_Passage to read_:
....................
Putin accused the U.S. of expanding NATO to Russia’s borders and deploying “five thousand bayonets” each in forward bases in Romania and Bulgaria. He blasted the plans for U.S. missile defense bases in Central Europe, possibly in Poland or the Czech Republic, mocking the stated goal of such installations as defenses against missile launches from Iran or North Korea. Putin clearly stated that the missile defenses are aimed to neutralize Russian retaliatory nuclear strike capability — a destabilizing factor in the Russian nuclear playbook.
He further accused Washington of not meeting its obligations on nuclear disarmament treaties and trying to hide hundreds of nuclear weapons in warehouses, “under the blanket and under the pillow.”
....................
_Input data_:
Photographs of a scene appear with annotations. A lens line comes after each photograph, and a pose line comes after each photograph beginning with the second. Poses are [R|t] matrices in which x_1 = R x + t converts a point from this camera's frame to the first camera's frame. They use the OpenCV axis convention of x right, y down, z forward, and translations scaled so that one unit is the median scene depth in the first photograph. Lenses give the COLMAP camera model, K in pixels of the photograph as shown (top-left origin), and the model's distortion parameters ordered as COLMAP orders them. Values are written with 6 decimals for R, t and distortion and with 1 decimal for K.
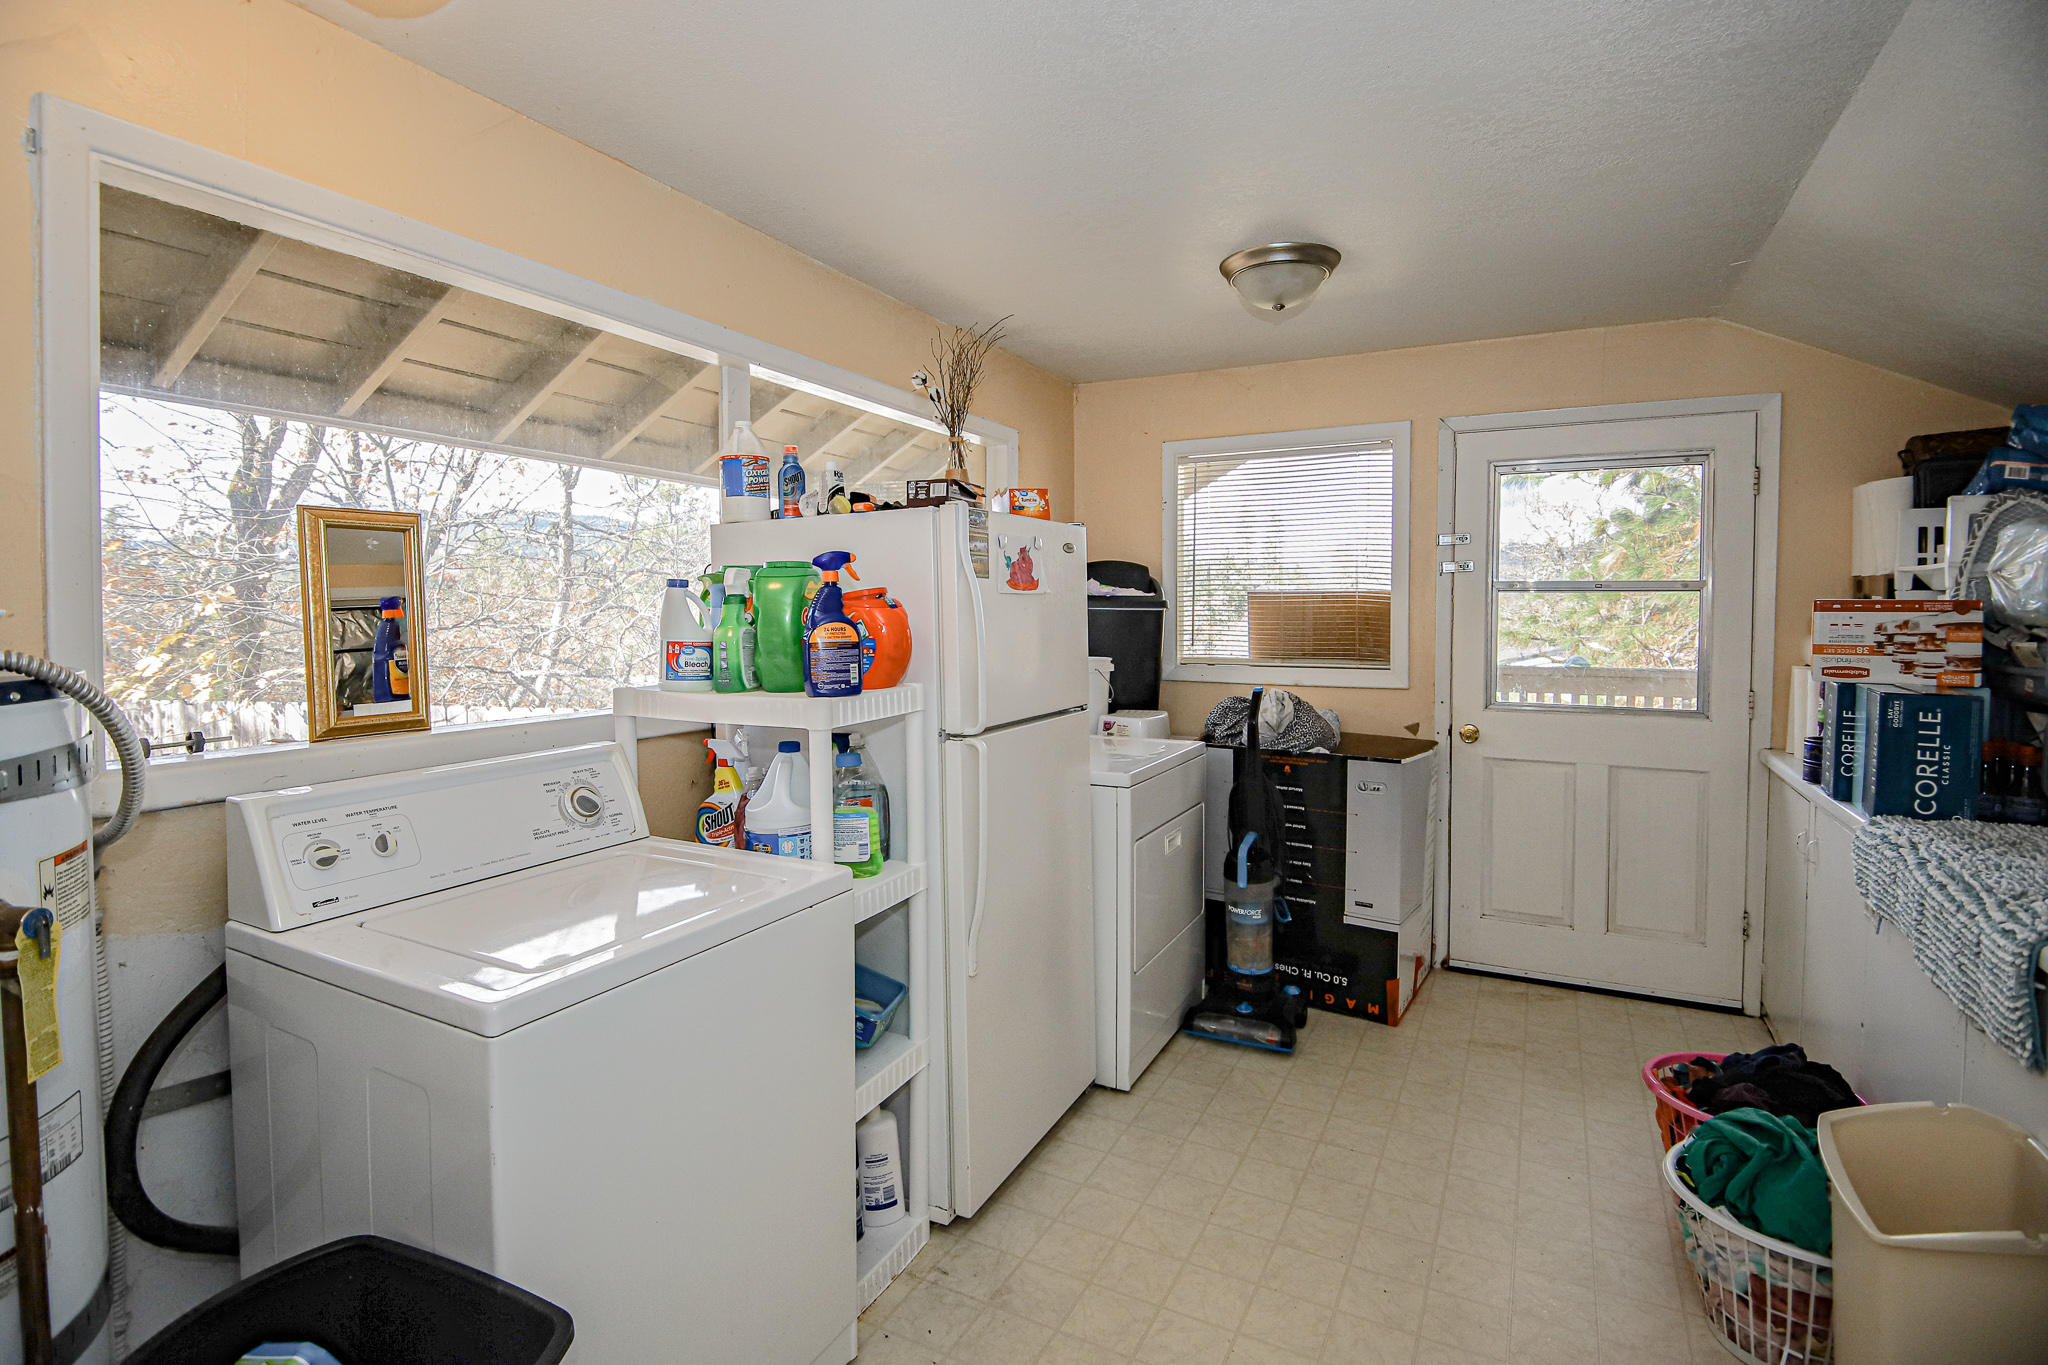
....................
_Brief_: Extend the passage on Putin's accusations against the United States, beginning right after its final sentence. The listing comes from a different source than the passage.

_Result for this exercise_:
Adding to the rhetorical overkill, Putin blamed U.S. policies for the failure of nuclear non-proliferation, implying justification for North Korean and Iranian efforts to acquire weapons of mass destruction. Putin lambasted NATO members that refuse to ratify the Conventional Forces in Europe (CFE) Treaty; criticized the Organization for Security and Cooperation in Europe (OSCE) for democracy promotion; warned against Kosovo’s independence; and rejected Western criticisms of Russia’s track record in human rights. Putin waxed nostalgic about the bi-polar world in which the U.S. and the USSR checked each other’s ambition through a balance of nuclear terror known as Mutual Assured Destruction (MAD). Many Russian and Western experts perceive Putin’s speech as a declaration of a new Cold War.
Back to the Future?
Putin’s speech has a number of domestic and international “drivers,” which add up to a picture of Russia craving strategic parity with the United States and defining its national identity in opposition to the West.
While Russians enthusiastically embraced private business, designer brands, and Costa-del-Sol Spanish vacations, they were slow to internalize pluralistic values, support freedom of speech and press, and defend human rights. The rule of law in Russia is a far cry from Western standards.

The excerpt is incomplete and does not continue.